Written problem:
Copy the lines of the data below, changing "document elements" to "page components" and leaving everything else unchanged. Omit the pictures from your answer.

-------- Provided data --------

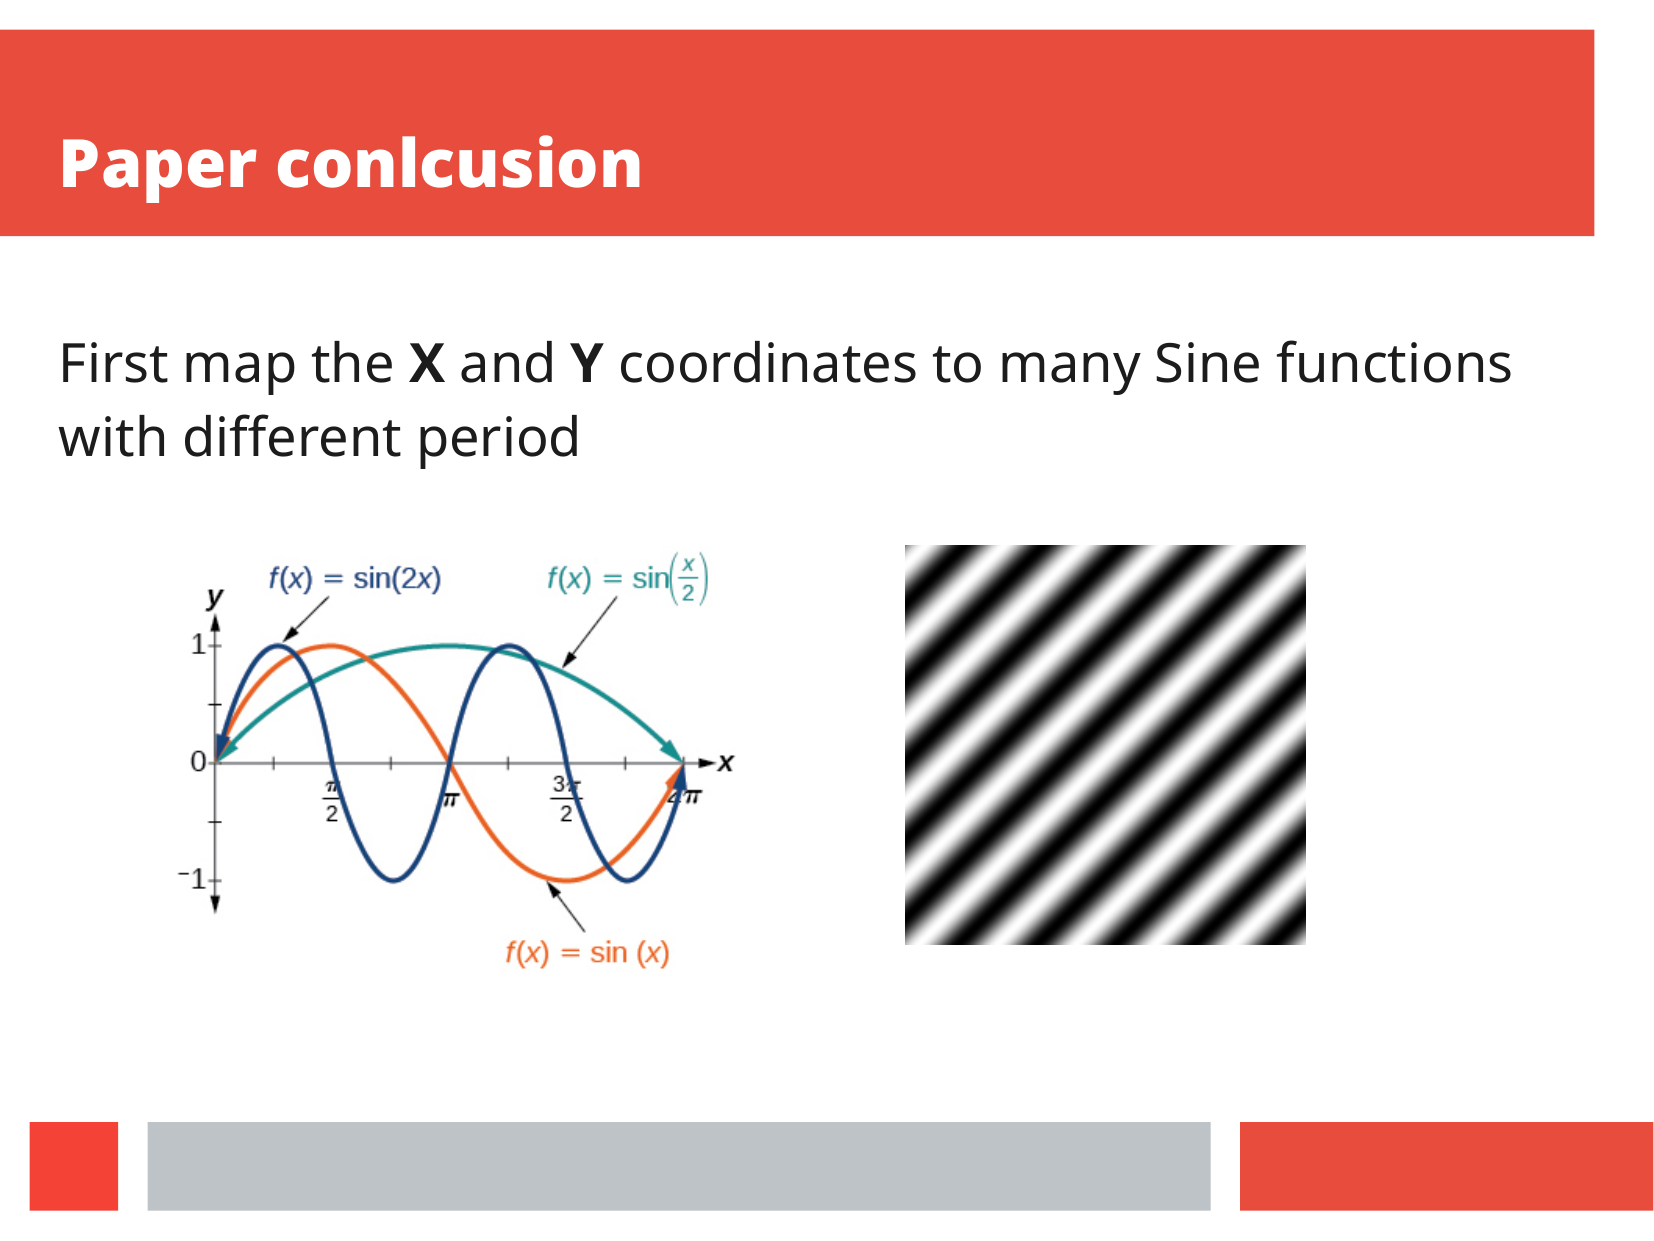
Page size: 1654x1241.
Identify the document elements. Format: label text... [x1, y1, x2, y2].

picture [75, 546, 836, 976]
list First map the X and Y coordinates to many Sine functions with different period [59, 324, 1565, 1093]
picture [905, 545, 1306, 946]
title Paper conlcusion [59, 59, 1595, 207]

--------

Complete response:
Page size: 1654x1241.
Identify the page components. Format: label text... [x1, y1, x2, y2].

picture [75, 546, 836, 976]
list First map the X and Y coordinates to many Sine functions with different period [59, 324, 1565, 1093]
picture [905, 545, 1306, 946]
title Paper conlcusion [59, 59, 1595, 207]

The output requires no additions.